Liberdade, transparência e colaboração como prática de governo

Quando um governador participa da abertura de um evento em defesa do software livre e, mais que isso, promove, dentro da programação, um momento de ouvir formalmente os participantes como parte de um programa institucional de promoção da participação cidadã, ele passa um recado para a sociedade. Ao fazer um #GovernoEscuta dentro do Forum Internacional Software Livre (Fisl), que aconteceu de 29 de junho a 2 de julho, Tarso Genro disse aos gaúchos, com seu gesto muito mais do que com palavras – embora também com elas –, que está disposto a ampliar o incentivo à colaboração em rede, usando e fomentando o uso de software livre. Que veio ao Fisl ouvir o que está sendo dito para implementar no governo.

Este é o objetivo do Governo Escuta, de acordo com o Gabinete Digital. E é por isso que o gesto vale tanto, porque não é tão comum quanto deveria ser um governo parar para escutar seus cidadãos a fim de transformar suas demandas em políticas públicas. O objetivo, para Tarso, é que “o Rio Grande do Sul se torne uma referência na radicalização da democracia”.

Como o objetivo era ouvir, o governador falou pouco, no final. Deixou seus convidados, referências no debate do compartilhamento do conhecimento e do software livre, estenderem-se mais. Fez bem, pois tivemos uma baita aula.

Alexandre Oliva e a liberdade

Antes de Tarso, falaram quatro convidados. Destaco aqui o conteúdo da apresentação de dois deles. O representante da Free Software Fundation LatinoAmerica, Alexandre Oliva, que chegou dizendo que “software livre nasceu pra trazer liberdade”. A frase tem um significado importante, porque a tecnologia é historicamente desenvolvida para servir aos interesses de quem a cria, não de quem a utiliza. Subverter essa lógica e desenvolver tecnologia para “contribuir para a sociedade, melhorar a sociedade” é fantástico.

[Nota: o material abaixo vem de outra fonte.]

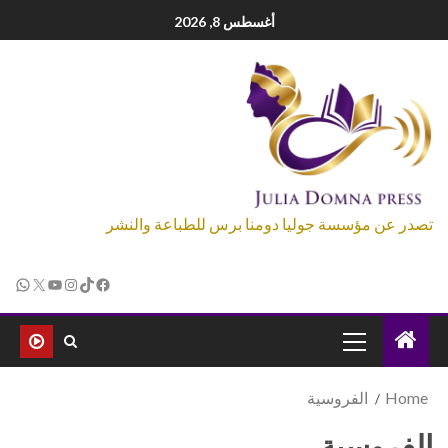
أغسطس 8, 2026
تصدر عن مؤسسة جوليا دومنا برس للطباعة والنشر
Home
الفروسية
الفروسية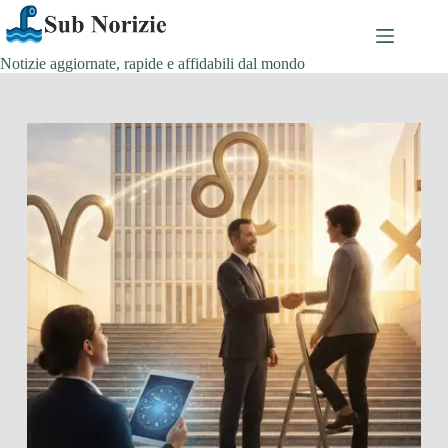
Salta
al
contenuto
Notizie aggiornate, rapide e affidabili dal mondo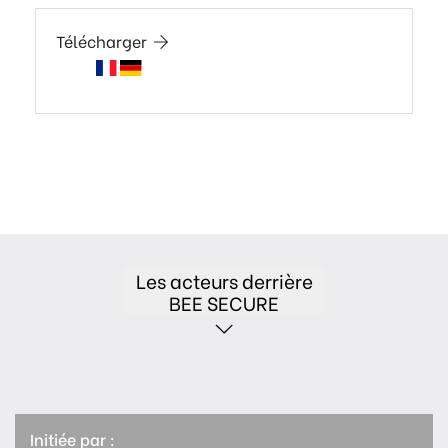
Télécharger
Les acteurs derrière
BEE SECURE
Initiée par :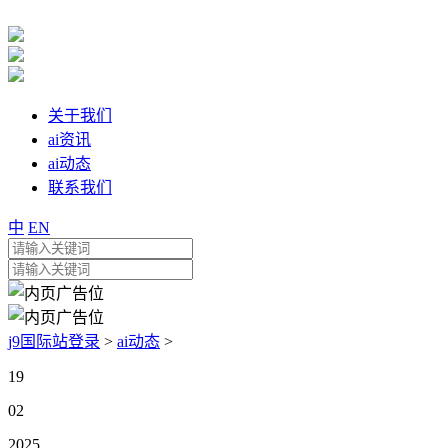
关于我们
ai资讯
ai动态
联系我们
中
EN
j9国际站登录
>
ai动态
>
19
02
2025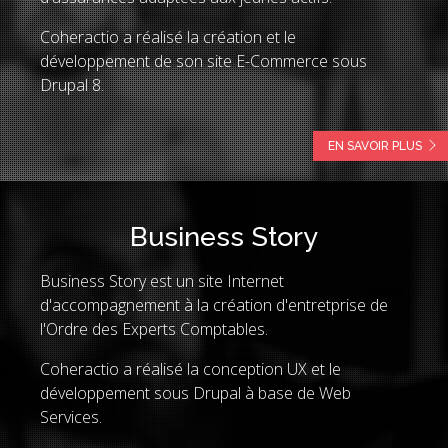
Coheractio a réalisé la création et le
développement de son site E-Commerce sous
Drupal 8.
EN SAVOIR PLUS
Business Story
Business Story est un site Internet
d'accompagnement à la création d'entretprise de
l'Ordre des Experts Comptables.
Coheractio a réalisé la conception UX et le
développement sous Drupal à base de Web
Services.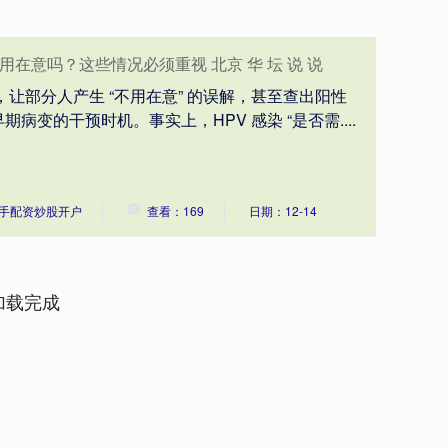
用在意吗？这些情况必须重视 北京 华 坛 说 说
法，让部分人产生 “不用在意” 的误解，甚至查出阳性
病变的干预时机。事实上，HPV 感染 “是否需....
手配资炒股开户
查看：169
日期：12-14
加载完成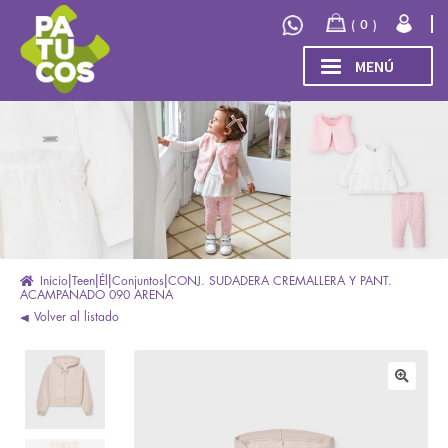
Ir
Ir
0
a
al
la
contenido
MENÚ
navegación
INICIO
Expand
TIENDA
el
menú
COLECCIÓN
hijo
INVIERNO/OTOÑO 2026
OUTLET
Inicio
Teen
Él
Conjuntos
CONJ. SUDADERA CREMALLERA Y PANT.
ACAMPANADO 090 ARENA
Volver al listado
🔍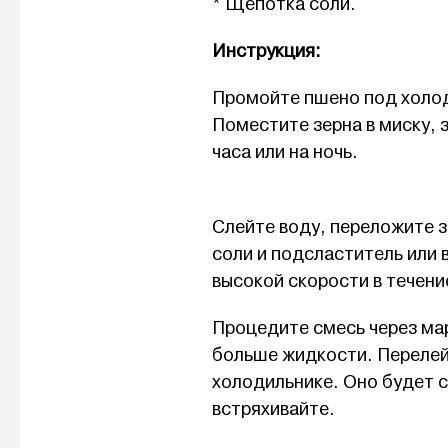
* Щепотка соли.
Инструкция:
Промойте пшено под холод
Поместите зерна в миску, 
часа или на ночь.
Слейте воду, переложите з
соли и подсластитель или 
высокой скорости в течени
Процедите смесь через мар
больше жидкости. Перелейт
холодильнике. Оно будет 
встряхивайте.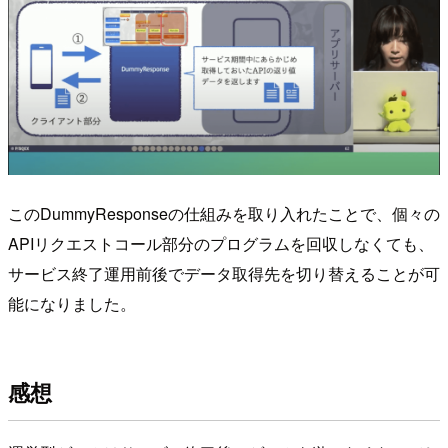
このDummyResponseの仕組みを取り入れたことで、個々の
APIリクエストコール部分のプログラムを回収しなくても、
サービス終了運用前後でデータ取得先を切り替えることが可
能になりました。
感想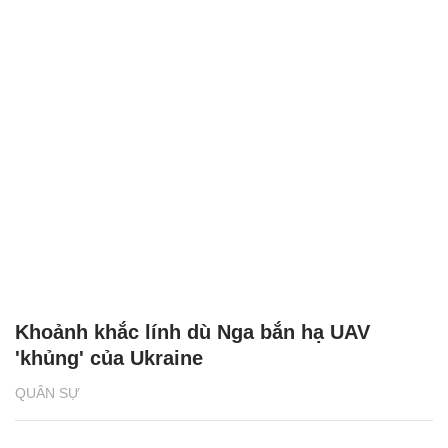
Khoảnh khắc lính dù Nga bắn hạ UAV
'khủng' của Ukraine
QUÂN SỰ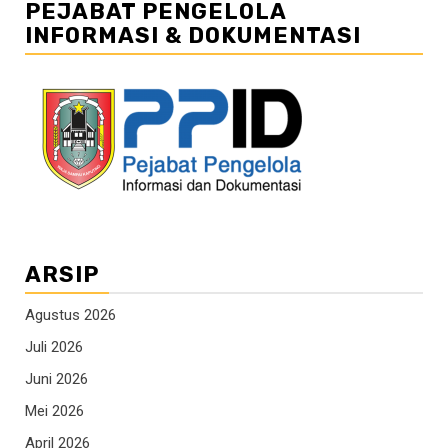
PEJABAT PENGELOLA
INFORMASI & DOKUMENTASI
ARSIP
Agustus 2026
Juli 2026
Juni 2026
Mei 2026
April 2026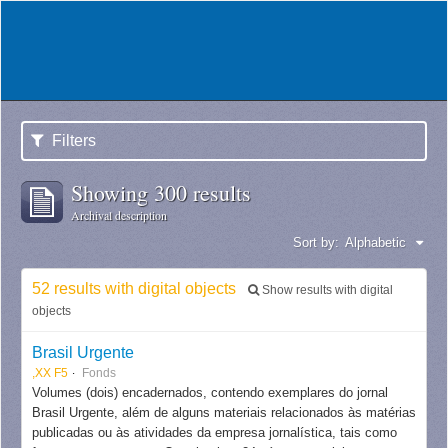
Filters
Showing 300 results
Archival description
Sort by:
Alphabetic
52 results with digital objects
Show results with digital
objects
Brasil Urgente
,XX F5
Fonds
Volumes (dois) encadernados, contendo exemplares do jornal
Brasil Urgente, além de alguns materiais relacionados às matérias
publicadas ou às atividades da empresa jornalística, tais como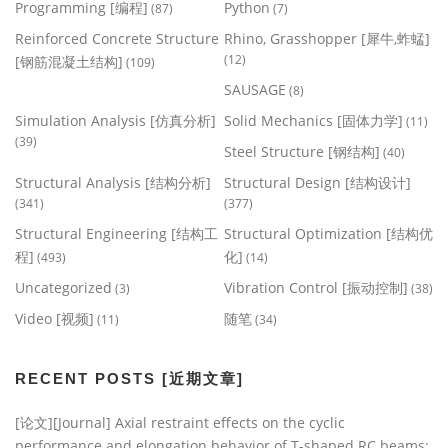
Programming [编程]
Python
(87)
(7)
Reinforced Concrete Structure
Rhino, Grasshopper [犀牛,蚱蜢]
(12)
[钢筋混凝土结构]
(109)
SAUSAGE
(8)
Simulation Analysis [仿真分析]
Solid Mechanics [固体力学]
(11)
(39)
Steel Structure [钢结构]
(40)
Structural Analysis [结构分析]
Structural Design [结构设计]
(341)
(377)
Structural Engineering [结构工
Structural Optimization [结构优
程]
化]
(493)
(14)
Uncategorized
Vibration Control [振动控制]
(3)
(38)
Video [视频]
随笔
(11)
(34)
RECENT POSTS [近期文章]
[论文][Journal] Axial restraint effects on the cyclic
performance and elongation behavior of T-shaped RC beams:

Por isso, Oliva propôs a reflexão sobre que tipo de tecnologia a gente quer. Com a “obrigação de preservar o cidadão”, nossos governos deveriam, segundo ele, incentivar o uso de software livre, “que respeita a transparência e a autonomia e que não cria monopólio”, possibilitando, assim, que os dados tornem-se permanentemente públicos. Além de não ficar refém de softwares proprietários, os governos gastariam menos adaptando softwares já existentes e ainda incentivariam as pequenas empresas. A Venezuela já está fazendo essa migração.

A provocação de Oliva foi além, ao sugerir que o software livre entrasse também no currículo das escolas, porque, afinal, “a gente quer formar cidadãos conscientes e livres, a gente não quer conformar consumidores; a gente quer transmitir valores de solidariedade e de liberdade”. Para que os alunos aprendam a compartilhar e a questionar.

“Software livre é pra formar sociedade livre”, concluiu, no mesmo tom em que começou.

Sergio Amadeu e a transparência

Quem também deu importantes contribuições para o debate e sugestões para o governo foi o sociólogo Sergio Amadeu, focado na transparência, que deve ser “efetivamente processada pelos cidadãos”, não editada por quem está no poder. Isso seria necessário, segundo ele, para que possamos transcender nossa “democracia representativa de baixa intensidade” e atingir uma “democracia deliberativa de alta intensidade, interativa”. Mas as condições para que atinjamos esses objetivos nós ainda não temos. Dependemos de uma banda larga de qualidade para todos os cidadãos e cidadãs e um marco civil da internet.

Para Sergio Amadeu, temos que investir em software livre para efetivar esse cenário. “Precisamos de formatos abertos pra garantir um governo aberto, que possa ser transparente nos seus dados, pra que eles possam ser lidos e analisados sem restrição pelos computadores dos cidadãos.” Com um formato proprietário, é impossível saber se a empresa que o desenvolveu não vai bloqueá-lo, impedindo o acesso a dados públicos no futuro.

“Precisamos apostar no individualismo colaborativo, a cultura hacker, além de um governo aberto, com recursos educacionais abertos e tecnologias colaborativas”, disse Amadeu, definindo o potencial da cultura digital em suas práticas recombinantes (a criação nasce de um acúmulo cultural já desenvolvido por outros) e na reconfiguração das coisas pelos usuários (adaptar o material produzido pelos outros, transformá-lo, evoluir em seu conceito). Para ele, é papel do governo incentivar essas práticas colaborativas.

Tarso garantiu ter prestado atenção direitinho para incluir as propostas em seu governo. Agora é só fazer.